Üslubunuzu seveyim

İki videodan bahsedeceğim. İkisi de hayli ilgi görüyor. Biri Cumhurbaşkanı Erdoğan ile ilgili. 

“Bu adam size ne yaptı” başlığıyla dolaşan video Erdoğan’ın bu ülke için yaptıkları, Ak Parti’nin hizmetlerini sıralıyor.

Bir çırpıda 13 yılın özetini veriyor.

“Karneyle ekmek mi dağıttı?”

“Camilerinizi ahır mı yaptı?”

“Yağ, tüp şeker kuyruğuna mı dizdi?”

“Enflasyonu yüzde 70’e mi çıkardı?”

“Ekonomiyi ABD’den ithal bakana mı emanet etti?”

“Emeklilerin maaş kuyruğunda ölmelerine mi sebep oldu?”

“Paranız olmadığı için hastanelerde rehin mi bıraktı?”

“Sabah 4’te hastane kuyruğuna mı dizdi?” 

“Susuz bırakıp sırtınızda su bidonları mı taşıttı?”

“Çöp dağları oluşturup hastalık mı saçtı?”

“İmam hatipleri, Kur’an kurslarını mı kapattı?”

“Başörtülülere okulları yasak mı etti?”

“Diktatör dediniz de bir sağdan bir soldan kaç kişiyi astı?”

“Türkiye’yi IMF’ye muhtaç hale mi getirdi?”

“Ne yaptı Recep Tayyip Erdoğan size?”

Aklını birilerine kiraya vermemiş, ayaklarını bu topraklara basan, bu ülkenin hayrı için “Milli ve Yerli” duruş sergileyen herkese sorulacak ve eğer bir şekilde kaymışsa şirazeyi düzeltecek sorular bunlar.

Tamam.

Tüm bunları yapmasına rağmen, oy vermeseniz de bu ülkenin Cumhurbaşkanını sevmeyebilirsiniz. Rahatsız da olabilirsiniz.

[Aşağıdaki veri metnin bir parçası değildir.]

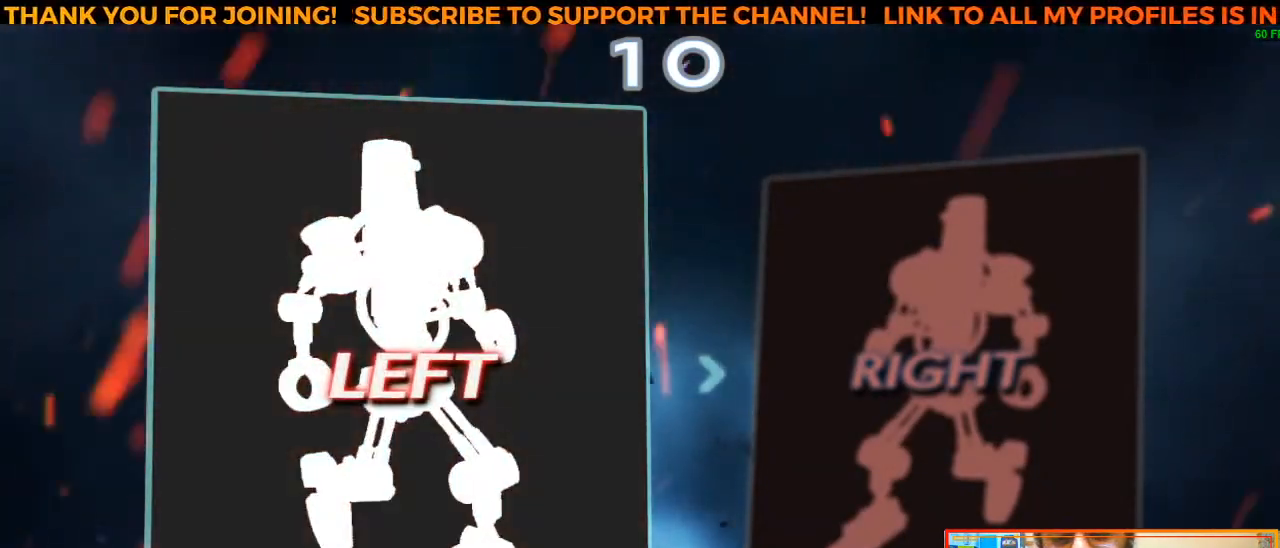
{"buttons": [], "left_stick": "center", "events": []}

Bu rahatsızlığınızı adlandırmak, anlamlandırmak için de “üslubunu beğenmiyoruz” diyebilirsiniz.

Haksız olsanız da anlaşılır bir durum.

Ama üslubundan rahatsız olduğunuz Erdoğan’ın yaptığı yapabildiği, demokrasi, insanlık, etik ve ahlak çerçevesinde, kimseye küfür etmeden, gayrı ahlaki ifadeler kullanmadan fikir açıklamaktan öteye gitmiyor, istese de gidemez zaten.

Peki siz ne yapıyorsunuz?

Yazının başında belirttiğim çok izlenen videoların ikincisi bu soruya cevap veriyor.

Erdoğan’ın üslubundan rahatsız olanların temsilcisi, Uğur Dündar, Müjdat Gezen, Yaşar Nuri Öztürk ve Levent Üzümcü hep birlikte Halk TV’ye çıkıyorsunuz.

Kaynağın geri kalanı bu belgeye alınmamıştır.